The newly elected top prosecutor in the midwestern state announced the abrupt turnabout on Thursday, saying it was a necessary step for a "comprehensive and complete investigation."
"I want to remind the people of Flint that justice delayed is not always justice denied," Michigan Attorney General Dana Nessel, a Democrat who replaced Republican Bill Schuette in the post, said in a statement.
Flint's drinking water was contaminated three years ago, when in a cost-saving effort, officials switched to a more corrosive water source that had not been properly treated to keep old underground water pipes from leaching lead.
The contamination, initially denied by state and local officials, poisoned thousands of children and caused the deaths of 12 people from Legionnaire's disease, according to authorities.

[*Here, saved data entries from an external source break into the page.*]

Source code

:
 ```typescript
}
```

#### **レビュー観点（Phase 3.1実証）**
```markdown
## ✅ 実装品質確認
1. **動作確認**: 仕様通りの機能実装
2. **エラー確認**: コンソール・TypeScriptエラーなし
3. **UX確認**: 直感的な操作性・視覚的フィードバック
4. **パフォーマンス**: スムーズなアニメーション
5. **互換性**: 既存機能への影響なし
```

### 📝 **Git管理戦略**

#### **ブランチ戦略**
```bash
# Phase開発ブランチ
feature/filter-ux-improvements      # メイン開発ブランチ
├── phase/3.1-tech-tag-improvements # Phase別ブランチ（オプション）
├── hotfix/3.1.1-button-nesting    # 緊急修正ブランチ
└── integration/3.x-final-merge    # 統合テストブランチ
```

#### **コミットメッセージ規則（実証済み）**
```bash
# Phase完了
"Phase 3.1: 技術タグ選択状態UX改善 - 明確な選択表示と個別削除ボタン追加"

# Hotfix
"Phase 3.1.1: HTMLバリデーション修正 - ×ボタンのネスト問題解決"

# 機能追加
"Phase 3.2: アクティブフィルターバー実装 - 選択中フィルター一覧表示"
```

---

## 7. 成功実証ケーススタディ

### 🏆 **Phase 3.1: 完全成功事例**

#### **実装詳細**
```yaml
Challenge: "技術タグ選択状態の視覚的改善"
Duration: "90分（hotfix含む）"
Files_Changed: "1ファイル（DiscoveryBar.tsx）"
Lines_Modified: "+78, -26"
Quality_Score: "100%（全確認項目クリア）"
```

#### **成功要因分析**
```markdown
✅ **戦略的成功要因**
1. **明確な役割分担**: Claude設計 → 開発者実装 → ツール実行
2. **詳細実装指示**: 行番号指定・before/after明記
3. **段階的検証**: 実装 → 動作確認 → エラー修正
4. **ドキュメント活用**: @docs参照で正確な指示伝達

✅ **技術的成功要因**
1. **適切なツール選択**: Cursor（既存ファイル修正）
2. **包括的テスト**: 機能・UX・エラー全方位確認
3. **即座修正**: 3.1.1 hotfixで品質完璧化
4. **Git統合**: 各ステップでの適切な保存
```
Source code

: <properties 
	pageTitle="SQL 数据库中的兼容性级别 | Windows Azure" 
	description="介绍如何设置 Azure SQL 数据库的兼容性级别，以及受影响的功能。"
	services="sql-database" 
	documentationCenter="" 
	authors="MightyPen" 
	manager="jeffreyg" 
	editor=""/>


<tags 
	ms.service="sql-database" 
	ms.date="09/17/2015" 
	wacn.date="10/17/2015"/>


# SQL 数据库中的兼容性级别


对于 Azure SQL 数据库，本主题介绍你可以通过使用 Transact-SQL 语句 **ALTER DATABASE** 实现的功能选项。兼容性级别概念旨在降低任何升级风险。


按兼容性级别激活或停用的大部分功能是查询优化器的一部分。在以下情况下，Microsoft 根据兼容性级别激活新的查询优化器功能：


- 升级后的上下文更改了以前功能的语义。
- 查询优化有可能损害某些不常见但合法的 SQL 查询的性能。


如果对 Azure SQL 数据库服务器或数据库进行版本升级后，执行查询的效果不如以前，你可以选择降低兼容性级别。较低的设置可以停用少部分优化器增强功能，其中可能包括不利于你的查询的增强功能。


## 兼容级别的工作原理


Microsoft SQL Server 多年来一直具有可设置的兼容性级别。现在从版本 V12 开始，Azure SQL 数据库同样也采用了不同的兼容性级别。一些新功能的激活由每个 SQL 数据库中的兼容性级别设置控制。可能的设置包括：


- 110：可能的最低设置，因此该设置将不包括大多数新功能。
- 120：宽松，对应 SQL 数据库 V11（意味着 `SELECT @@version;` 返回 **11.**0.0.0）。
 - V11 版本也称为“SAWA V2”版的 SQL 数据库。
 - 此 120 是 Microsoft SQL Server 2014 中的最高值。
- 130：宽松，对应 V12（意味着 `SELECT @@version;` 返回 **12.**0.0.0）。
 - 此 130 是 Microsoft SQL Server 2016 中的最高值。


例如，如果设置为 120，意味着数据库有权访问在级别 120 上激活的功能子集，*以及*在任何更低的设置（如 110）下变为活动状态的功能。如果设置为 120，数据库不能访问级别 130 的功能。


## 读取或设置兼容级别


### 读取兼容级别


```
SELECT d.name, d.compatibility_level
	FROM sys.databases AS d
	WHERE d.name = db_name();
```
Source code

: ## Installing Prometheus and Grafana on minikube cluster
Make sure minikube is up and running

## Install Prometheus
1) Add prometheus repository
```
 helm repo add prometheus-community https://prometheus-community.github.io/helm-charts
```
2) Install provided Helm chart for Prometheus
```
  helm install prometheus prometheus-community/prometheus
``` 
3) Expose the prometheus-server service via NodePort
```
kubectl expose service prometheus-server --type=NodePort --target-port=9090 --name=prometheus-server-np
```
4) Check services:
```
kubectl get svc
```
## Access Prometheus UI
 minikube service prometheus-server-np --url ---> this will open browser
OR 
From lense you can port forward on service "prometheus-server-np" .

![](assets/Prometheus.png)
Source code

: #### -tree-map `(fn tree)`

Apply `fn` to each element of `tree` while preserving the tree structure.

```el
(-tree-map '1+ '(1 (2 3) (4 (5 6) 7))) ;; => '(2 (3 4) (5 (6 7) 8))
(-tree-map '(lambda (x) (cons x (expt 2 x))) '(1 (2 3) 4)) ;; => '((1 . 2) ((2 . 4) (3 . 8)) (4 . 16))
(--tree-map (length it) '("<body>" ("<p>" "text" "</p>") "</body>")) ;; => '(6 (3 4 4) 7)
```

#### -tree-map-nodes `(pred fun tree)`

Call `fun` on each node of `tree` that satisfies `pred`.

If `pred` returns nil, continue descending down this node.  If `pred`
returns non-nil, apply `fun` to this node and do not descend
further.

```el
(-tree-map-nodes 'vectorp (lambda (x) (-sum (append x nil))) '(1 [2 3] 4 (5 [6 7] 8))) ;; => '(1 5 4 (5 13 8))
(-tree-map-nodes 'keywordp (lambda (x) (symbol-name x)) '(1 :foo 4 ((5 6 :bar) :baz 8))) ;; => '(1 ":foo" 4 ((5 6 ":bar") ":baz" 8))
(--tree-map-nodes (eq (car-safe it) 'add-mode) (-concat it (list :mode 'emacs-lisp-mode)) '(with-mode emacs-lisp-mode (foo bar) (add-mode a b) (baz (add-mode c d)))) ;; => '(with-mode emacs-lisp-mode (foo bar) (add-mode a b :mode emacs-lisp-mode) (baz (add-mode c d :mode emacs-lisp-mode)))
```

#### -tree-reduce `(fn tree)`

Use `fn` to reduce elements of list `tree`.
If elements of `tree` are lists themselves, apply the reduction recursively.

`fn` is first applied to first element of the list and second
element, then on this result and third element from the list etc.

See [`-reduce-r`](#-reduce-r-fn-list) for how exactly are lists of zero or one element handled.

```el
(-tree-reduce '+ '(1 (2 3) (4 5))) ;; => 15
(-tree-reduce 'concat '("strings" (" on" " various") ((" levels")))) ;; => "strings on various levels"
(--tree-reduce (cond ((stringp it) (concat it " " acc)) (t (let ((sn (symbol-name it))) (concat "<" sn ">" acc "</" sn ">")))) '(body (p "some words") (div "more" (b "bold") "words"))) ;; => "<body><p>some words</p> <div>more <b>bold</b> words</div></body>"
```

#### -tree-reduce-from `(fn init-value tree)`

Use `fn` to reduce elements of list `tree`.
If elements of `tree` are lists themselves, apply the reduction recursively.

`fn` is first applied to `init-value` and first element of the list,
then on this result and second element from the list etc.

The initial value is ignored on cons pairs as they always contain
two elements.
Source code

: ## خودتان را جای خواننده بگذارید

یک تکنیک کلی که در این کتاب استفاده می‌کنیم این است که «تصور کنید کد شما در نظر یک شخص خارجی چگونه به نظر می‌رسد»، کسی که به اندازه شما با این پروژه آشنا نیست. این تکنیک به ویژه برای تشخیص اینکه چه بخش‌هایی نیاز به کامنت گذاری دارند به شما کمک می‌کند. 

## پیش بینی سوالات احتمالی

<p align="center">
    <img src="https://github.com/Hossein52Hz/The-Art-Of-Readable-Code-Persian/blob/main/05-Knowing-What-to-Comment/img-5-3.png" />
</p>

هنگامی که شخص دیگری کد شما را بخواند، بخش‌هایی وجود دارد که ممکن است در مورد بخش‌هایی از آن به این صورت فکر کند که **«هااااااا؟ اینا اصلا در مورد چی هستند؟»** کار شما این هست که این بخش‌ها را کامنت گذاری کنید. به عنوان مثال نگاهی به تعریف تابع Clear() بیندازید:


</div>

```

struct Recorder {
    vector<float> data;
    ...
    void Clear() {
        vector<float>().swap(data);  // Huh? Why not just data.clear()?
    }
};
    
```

Fifteen government officials had been criminal charged, with seven striking plea agreements. But lingering questions had remained over whether officials close to the former Republican governor Rick Snyder would be ensnared.
Prosecutors under a newly elected Democratic Attorney General said previous investigators had an unusually cozy evidence-sharing relationship with defense lawyers representing various targets of the investigation, including the office of the governor.
"Legitimate criminal prosecutions require complete investigations," said a joint statement by Michigan Solicitor General Fadwa Hammoud and Wayne County Prosecutor Kim Worthy.
"Contrary to accepted standards of criminal investigation and prosecution, all available evidence was not pursued."
Prosecutors said they would begin their investigation anew and insisted that the dropping of charges against eight officials awaiting trial did not mean new charges would not be brought.
A community meeting was planned in Flint for June 28 to address residents' questions.
A federal judge in 2017 approved a $97 million settlement requiring the replacement of all lead pipes in the city.